● EXERCISE DIRECTIONS: The reply should hold every line of the data below, unchanged, and none of the pictures.

[Extracted data entries]
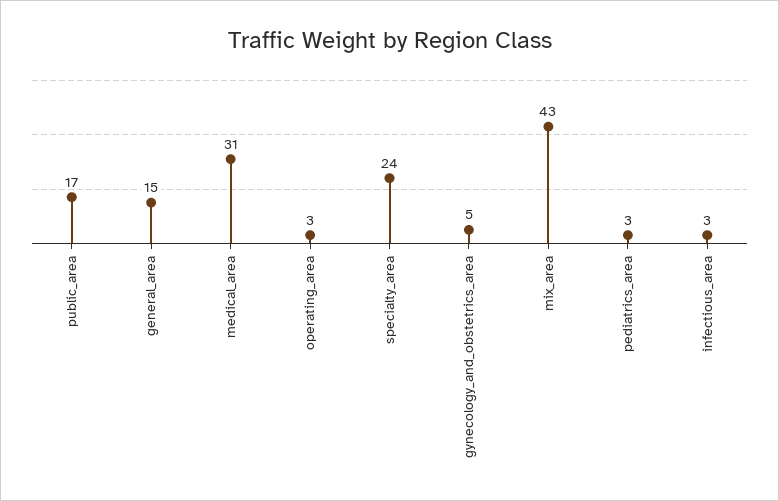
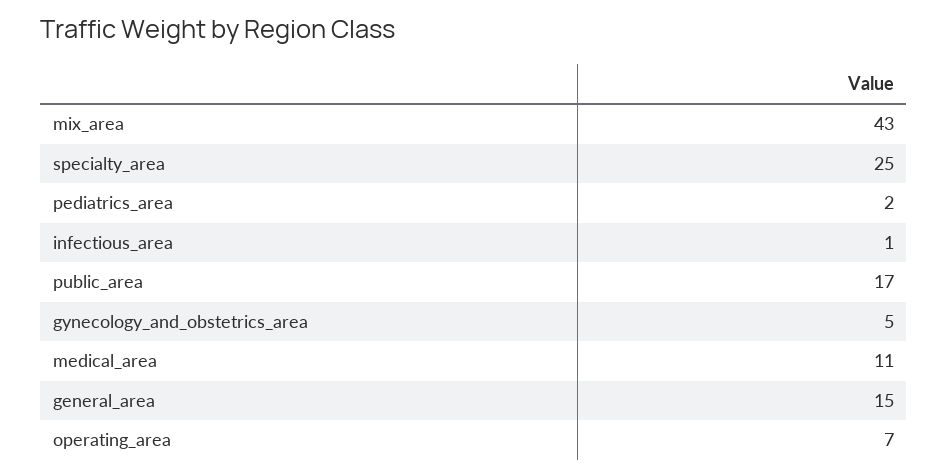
  {
    "public_area": 17,
    "general_area": 15,
-   "medical_area": 31,
+   "medical_area": 11,
-   "operating_area": 3,
+   "operating_area": 7,
-   "specialty_area": 24,
+   "specialty_area": 25,
    "gynecology_and_obstetrics_area": 5,
    "mix_area": 43,
-   "pediatrics_area": 3,
+   "pediatrics_area": 2,
-   "infectious_area": 3
+   "infectious_area": 1
  }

● ANSWER FOR THIS EXERCISE:
  {
    "public_area": 17,
    "general_area": 15,
-   "medical_area": 31,
+   "medical_area": 11,
-   "operating_area": 3,
+   "operating_area": 7,
-   "specialty_area": 24,
+   "specialty_area": 25,
    "gynecology_and_obstetrics_area": 5,
    "mix_area": 43,
-   "pediatrics_area": 3,
+   "pediatrics_area": 2,
-   "infectious_area": 3
+   "infectious_area": 1
  }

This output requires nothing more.